Five Special Trees – Sandymount’s Living Link with Joyce’s Ulysses

Rodney Devitt

Probably everybody who lives in Sandymount has walked up Leahy’s Terrace at some point, from Sandymount Road to Beach Road, by the side of Star of the Sea Church. And there, set into the footpath, starting at the Sandymount Road end, are five fine mature trees, which must be at least one hundred and thirty years old, each about twenty yards apart, and stretching the length of that fine terrace of early Victorian houses. Well, four actually, since one must have succumbed to some ailment, and was replaced by a younger model, maybe sixty years ago. But these five trees – one London Plane and four Poplars – achieved literary fame when James Joyce’s earth-shaking novel Ulysses was published 100 years ago.
The novel is set over one day, the 16th June 1904, though it was not actually published until eighteen years later, in 1922. Joyce picked that date to coincide with the time he was actually staying in a house on Dromard Terrace in Sandymount, and brought his girlfriend and life-partner-to-be, Nora Barnacle, for a walk out to the Shelly Banks.
As all NewsFour readers will be only too aware, Ulysses contains three important episodes that are set in Sandymount. The first one brings one of the main characters, Stephen Dedalus, to our fabled seafront, where he has a long and complicated debate with himself on all sorts of philosophical and metaphysical matters, and of course utters, with his eyes closed, the immortal words: “Am I walking into eternity along Sandymount Strand?”
The Hades episode begins at number 9 Newbridge Avenue, outside which is a horse-drawn hearse in which poor Paddy Dignam, the late occupant of said number nine, who has died from drink-induced apoplexy, is to be brought to Glasnevin Cemetery.
And finally, the third Sandymount based episode takes place at about eight o’clock in the evening, when our main protagonist, Leopold Bloom, who has been to visit Paddy Dignam’s widow to help her with a widow’s insurance policy, walks from Newbridge Avenue, up Leahy’s Terrace, and down onto the Strand to sit on a rock, enjoy the evening sun, and ponder on his stressful day around the city.
The opening passage of this chapter is one of the most beautiful in the whole book:
“The summer evening had begun to fold the world in its mysterious embrace. Far away in the west the sun was setting, and the last glow of all too fleeting day lingered lovingly on sea and strand, on the proud promontory of dear old Howth, guarding as ever the waters of the bay, on the weedgrown rocks along Sandymount shore and, last but not least, on the quiet church whence there streamed forth at times upon the stillness the voice of prayer to her who is in her pure radiance a beacon ever to the storm-tossed heart of man, Mary, Star of the Sea.”
It is almost prayer-like in its sublime depiction of this lovely area. Or it could be an estate agent’s advertisement in the property pages of a newspaper.

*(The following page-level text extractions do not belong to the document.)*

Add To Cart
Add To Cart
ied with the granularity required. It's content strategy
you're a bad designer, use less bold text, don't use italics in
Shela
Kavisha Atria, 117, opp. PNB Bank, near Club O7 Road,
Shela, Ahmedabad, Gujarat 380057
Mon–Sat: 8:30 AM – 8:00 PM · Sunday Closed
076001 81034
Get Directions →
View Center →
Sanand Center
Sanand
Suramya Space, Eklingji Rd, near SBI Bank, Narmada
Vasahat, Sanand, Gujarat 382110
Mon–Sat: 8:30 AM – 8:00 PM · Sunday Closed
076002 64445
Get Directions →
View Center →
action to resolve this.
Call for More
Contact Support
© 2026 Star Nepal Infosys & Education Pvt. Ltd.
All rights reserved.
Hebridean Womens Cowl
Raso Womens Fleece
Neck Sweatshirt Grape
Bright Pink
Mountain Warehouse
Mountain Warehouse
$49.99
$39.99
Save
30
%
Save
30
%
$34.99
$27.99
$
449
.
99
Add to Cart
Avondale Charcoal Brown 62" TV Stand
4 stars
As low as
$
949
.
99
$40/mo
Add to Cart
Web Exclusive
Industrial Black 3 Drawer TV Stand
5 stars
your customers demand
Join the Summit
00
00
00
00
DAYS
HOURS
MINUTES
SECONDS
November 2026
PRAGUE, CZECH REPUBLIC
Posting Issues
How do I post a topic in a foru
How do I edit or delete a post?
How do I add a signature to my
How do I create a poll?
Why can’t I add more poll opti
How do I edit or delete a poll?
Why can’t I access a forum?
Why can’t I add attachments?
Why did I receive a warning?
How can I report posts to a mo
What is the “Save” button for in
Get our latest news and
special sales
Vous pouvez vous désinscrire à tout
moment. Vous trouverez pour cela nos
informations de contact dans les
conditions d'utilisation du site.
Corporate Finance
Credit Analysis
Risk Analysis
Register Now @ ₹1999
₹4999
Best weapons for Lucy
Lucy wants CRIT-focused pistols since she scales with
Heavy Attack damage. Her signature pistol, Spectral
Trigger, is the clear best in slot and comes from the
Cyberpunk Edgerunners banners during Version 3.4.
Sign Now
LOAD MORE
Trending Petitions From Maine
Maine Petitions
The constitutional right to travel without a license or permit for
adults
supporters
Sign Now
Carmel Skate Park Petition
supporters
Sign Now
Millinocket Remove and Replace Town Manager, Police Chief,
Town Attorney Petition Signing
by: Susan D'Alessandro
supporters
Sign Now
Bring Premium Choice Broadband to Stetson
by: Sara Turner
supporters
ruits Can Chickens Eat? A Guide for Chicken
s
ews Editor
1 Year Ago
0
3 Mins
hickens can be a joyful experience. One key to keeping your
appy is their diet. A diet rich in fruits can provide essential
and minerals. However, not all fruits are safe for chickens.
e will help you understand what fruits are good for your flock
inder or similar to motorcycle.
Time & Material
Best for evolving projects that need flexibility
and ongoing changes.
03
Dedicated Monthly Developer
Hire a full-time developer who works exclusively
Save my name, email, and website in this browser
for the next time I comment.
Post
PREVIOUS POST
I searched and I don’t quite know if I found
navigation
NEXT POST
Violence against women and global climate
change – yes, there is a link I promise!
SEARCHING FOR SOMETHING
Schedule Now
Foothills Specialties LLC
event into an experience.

We should be aware that in 1904, Beach Road did not exist, the sea wall was much closer to the Church than it is now, and what was then the Strand is now Sean Moore Park and sports ground. As in the whole book, Joyce was meticulous in presenting the accurate geography and topography of his native city, from which he had by now exiled himself. For one small section of the Sandymount Strand episode, he wrote home from Trieste, where he and Nora were then living, to his aunt in Dublin: “Dear Aunt Josephine, I want that information about the Star of the Sea Church. Has it ivy on its seafront? Are there trees in Leahy’s Terrace at the side or the rear? If so, what and how many? Are there steps leading down to the beach?”
Poor Aunt Josephine, who lived on the north side of the city, presumably had to get the number three tram to Sandymount and, with her little notebook and pencil, record all that her demanding nephew asked for. And a very good job she must have made of it, because the picture we get of that part of Sandymount on a warm summer’s evening in 1904 is totally credible.
“Soon the lamplighter would be going his rounds past the Presbyterian church grounds and along by shady Tritonville road where the couples walked, and lighting the lamp near her window From house to house, giving his ever welcome double knock, went the nine o’clock postman, the glow worm’s lamp at his belt gleaming here and there through the laurel hedges And among the five young trees a hoisted limstock lit the light at Leahy’s Terrace.”
Almost makes you wish you lived in Sandymount a hundred years ago.